WCLC 2018: Figure 4 Redefined immune cycle

“The goal is to achieve highly active anti-tumour activity,” said Prof. Peters, who then focused on a self-described list of subjective strategies to focus on. These included TGF-β, a multifunctional cytokine that attenuates tumour response to PD-L1 blockade by contributing to the exclusion of T-cells [2]; ALT-803, an IL-15 superagonist with nivolumab [3]; and NTRK-214, which increases proliferation of tumour-infiltrating lymphocytes and PD-1 expression on the surface of CD8+ T-cells.

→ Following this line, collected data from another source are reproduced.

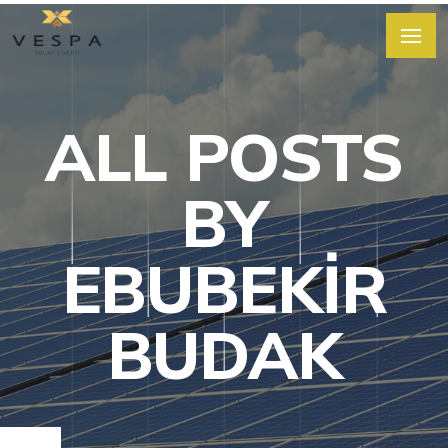
ALL POSTS
BY
EBUBEKIR
BUDAK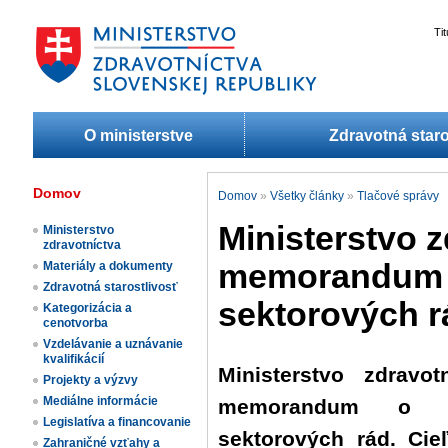
Ti
O ministerstve
Zdravotná staro
Domov
Domov
»
Všetky články
»
Tlačové správy
Ministerstvo 
Ministerstvo
zdravotníctva
memorandum o
Materiály a dokumenty
Zdravotná starostlivosť
sektorových r
Kategorizácia a
cenotvorba
Vzdelávanie a uznávanie
kvalifikácií
Ministerstvo zdravo
Projekty a výzvy
Mediálne informácie
memorandum o sp
Legislatíva a financovanie
sektorových rád. Cie
Zahraničné vzťahy a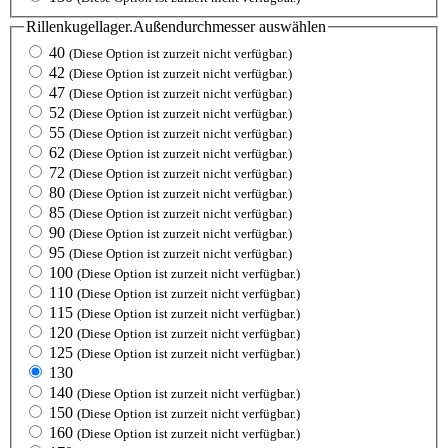
Rillenkugellager.Außendurchmesser
auswählen
40
(Diese Option ist zurzeit nicht verfügbar.)
42
(Diese Option ist zurzeit nicht verfügbar.)
47
(Diese Option ist zurzeit nicht verfügbar.)
52
(Diese Option ist zurzeit nicht verfügbar.)
55
(Diese Option ist zurzeit nicht verfügbar.)
62
(Diese Option ist zurzeit nicht verfügbar.)
72
(Diese Option ist zurzeit nicht verfügbar.)
80
(Diese Option ist zurzeit nicht verfügbar.)
85
(Diese Option ist zurzeit nicht verfügbar.)
90
(Diese Option ist zurzeit nicht verfügbar.)
95
(Diese Option ist zurzeit nicht verfügbar.)
100
(Diese Option ist zurzeit nicht verfügbar.)
110
(Diese Option ist zurzeit nicht verfügbar.)
115
(Diese Option ist zurzeit nicht verfügbar.)
120
(Diese Option ist zurzeit nicht verfügbar.)
125
(Diese Option ist zurzeit nicht verfügbar.)
130
140
(Diese Option ist zurzeit nicht verfügbar.)
150
(Diese Option ist zurzeit nicht verfügbar.)
160
(Diese Option ist zurzeit nicht verfügbar.)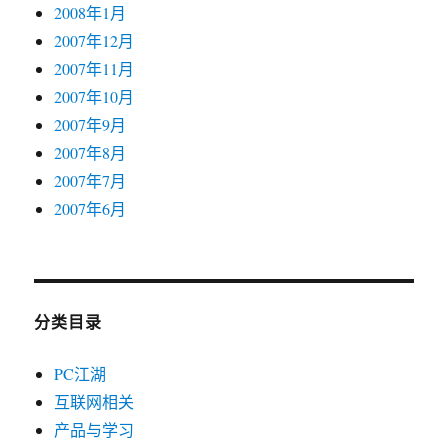
2008年1月
2007年12月
2007年11月
2007年10月
2007年9月
2007年8月
2007年7月
2007年6月
分类目录
PC江湖
互联网相关
产品与学习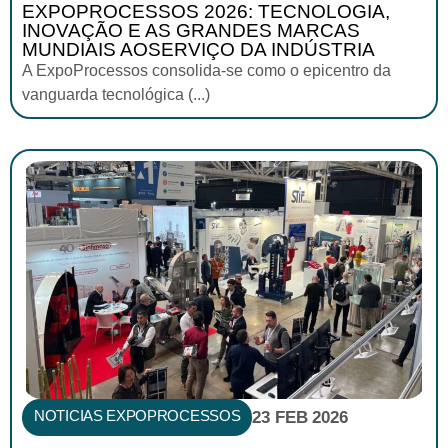
EXPOPROCESSOS 2026: TECNOLOGIA,
INOVAÇÃO E AS GRANDES MARCAS
MUNDIAIS AOSERVIÇO DA INDÚSTRIA
A ExpoProcessos consolida-se como o epicentro da
vanguarda tecnológica (...)
NOTICIAS EXPOPROCESSOS
23 FEB 2026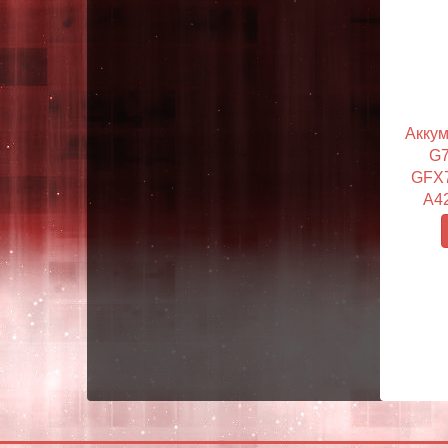
Аккум
G7
GFX7
A42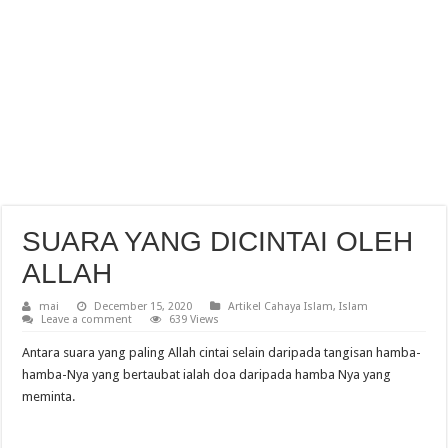
SUARA YANG DICINTAI OLEH
ALLAH
mai
December 15, 2020
Artikel Cahaya Islam
,
Islam
Leave a comment
639 Views
Antara suara yang paling Allah cintai selain daripada tangisan hamba-
hamba-Nya yang bertaubat ialah doa daripada hamba Nya yang
meminta.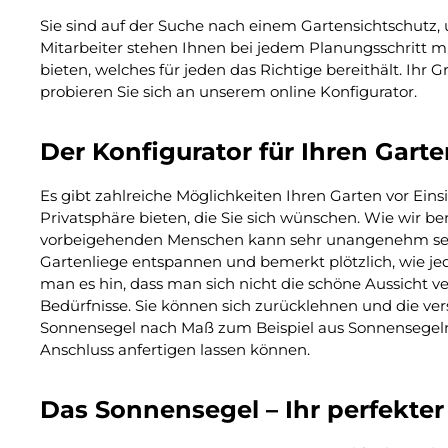
Sie sind auf der Suche nach einem Gartensichtschutz,
Mitarbeiter stehen Ihnen bei jedem Planungsschritt mi
bieten, welches für jeden das Richtige bereithält. Ih
probieren Sie sich an unserem online Konfigurator.
Der Konfigurator für Ihren Gart
Es gibt zahlreiche Möglichkeiten Ihren Garten vor Eins
Privatsphäre bieten, die Sie sich wünschen. Wie wir be
vorbeigehenden Menschen kann sehr unangenehm sein.
Gartenliege entspannen und bemerkt plötzlich, wie je
man es hin, dass man sich nicht die schöne Aussicht 
Bedürfnisse. Sie können sich zurücklehnen und die ver
Sonnensegel nach Maß zum Beispiel aus Sonnensegeln,
Anschluss anfertigen lassen können.
Das Sonnensegel – Ihr perfekter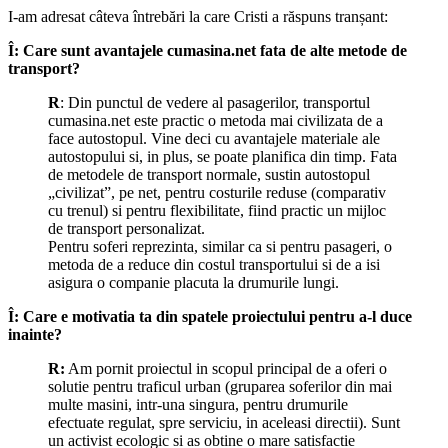
I-am adresat câteva întrebări la care Cristi a răspuns tranșant:
Î: Care sunt avantajele cumasina.net fata de alte metode de
transport?
R
: Din punctul de vedere al pasagerilor, transportul
cumasina.net este practic o metoda mai civilizata de a
face autostopul. Vine deci cu avantajele materiale ale
autostopului si, in plus, se poate planifica din timp. Fata
de metodele de transport normale, sustin autostopul
„civilizat”, pe net, pentru costurile reduse (comparativ
cu trenul) si pentru flexibilitate, fiind practic un mijloc
de transport personalizat.
Pentru soferi reprezinta, similar ca si pentru pasageri, o
metoda de a reduce din costul transportului si de a isi
asigura o companie placuta la drumurile lungi.
Î: Care e motivatia ta din spatele proiectului pentru a-l duce
inainte?
R:
Am pornit proiectul in scopul principal de a oferi o
solutie pentru traficul urban (gruparea soferilor din mai
multe masini, intr-una singura, pentru drumurile
efectuate regulat, spre serviciu, in aceleasi directii). Sunt
un activist ecologic si as obtine o mare satisfactie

She also discussed the targeting of carcinoembryonic antigens in NSCLC and new strategies that specifically exploit the adenosine pathway in NSCLC. “There is incredible room for progress, with some interesting activities of immuno-oncology beyond PD-L1/CTLA-4,” Prof. Peters said. She noted that academic decisions on strategies to prioritise research are critical and warned that drug development is outpacing biological insight. She also lauded participation in clinical trials, noting that it is key to advances in immunotherapy. At the same time, she stressed the importance of patient access to sufficiently established innovation. “That has to be the priority,” she said.


  1. Sanmamed MF, Chen L. Cell 2018;175:313-326.
  2. Mariathasan S, et al. Nature 2018;554:544-548.
  3. Steel JC, et al. Trends Pharmacol Sci 2012;33:35-41.